Task directions => Among the records, which lines include "Sales"? List them.

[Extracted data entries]
----------------

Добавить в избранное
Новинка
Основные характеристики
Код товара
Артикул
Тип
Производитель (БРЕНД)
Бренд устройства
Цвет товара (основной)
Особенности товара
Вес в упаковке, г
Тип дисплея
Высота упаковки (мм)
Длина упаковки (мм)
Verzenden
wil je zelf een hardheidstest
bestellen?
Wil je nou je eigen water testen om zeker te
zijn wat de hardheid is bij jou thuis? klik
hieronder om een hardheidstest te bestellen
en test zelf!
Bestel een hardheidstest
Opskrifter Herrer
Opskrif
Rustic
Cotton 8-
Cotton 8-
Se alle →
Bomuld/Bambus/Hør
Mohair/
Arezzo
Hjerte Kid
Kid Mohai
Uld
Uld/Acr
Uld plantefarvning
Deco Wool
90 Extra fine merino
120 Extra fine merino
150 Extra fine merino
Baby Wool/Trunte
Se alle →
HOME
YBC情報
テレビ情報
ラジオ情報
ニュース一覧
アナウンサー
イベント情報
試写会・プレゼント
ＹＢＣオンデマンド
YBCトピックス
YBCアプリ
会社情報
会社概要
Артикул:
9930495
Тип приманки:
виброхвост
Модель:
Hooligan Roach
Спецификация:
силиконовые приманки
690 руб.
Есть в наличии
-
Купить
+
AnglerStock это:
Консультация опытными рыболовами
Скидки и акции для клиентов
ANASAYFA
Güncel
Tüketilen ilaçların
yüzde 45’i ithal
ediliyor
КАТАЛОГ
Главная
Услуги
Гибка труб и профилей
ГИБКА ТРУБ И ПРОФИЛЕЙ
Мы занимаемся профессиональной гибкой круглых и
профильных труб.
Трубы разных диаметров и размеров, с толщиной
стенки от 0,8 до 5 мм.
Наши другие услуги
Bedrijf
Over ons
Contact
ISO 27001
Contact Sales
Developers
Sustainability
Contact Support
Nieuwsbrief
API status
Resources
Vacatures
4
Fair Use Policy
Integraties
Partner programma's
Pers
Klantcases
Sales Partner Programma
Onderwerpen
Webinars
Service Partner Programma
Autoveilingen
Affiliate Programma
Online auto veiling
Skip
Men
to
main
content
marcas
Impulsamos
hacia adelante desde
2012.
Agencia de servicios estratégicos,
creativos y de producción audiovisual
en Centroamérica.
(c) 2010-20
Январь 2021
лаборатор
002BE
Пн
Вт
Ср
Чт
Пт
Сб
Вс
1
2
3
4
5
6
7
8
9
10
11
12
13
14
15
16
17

----------------

Exercise result =>
Contact Sales
Sales Partner Programma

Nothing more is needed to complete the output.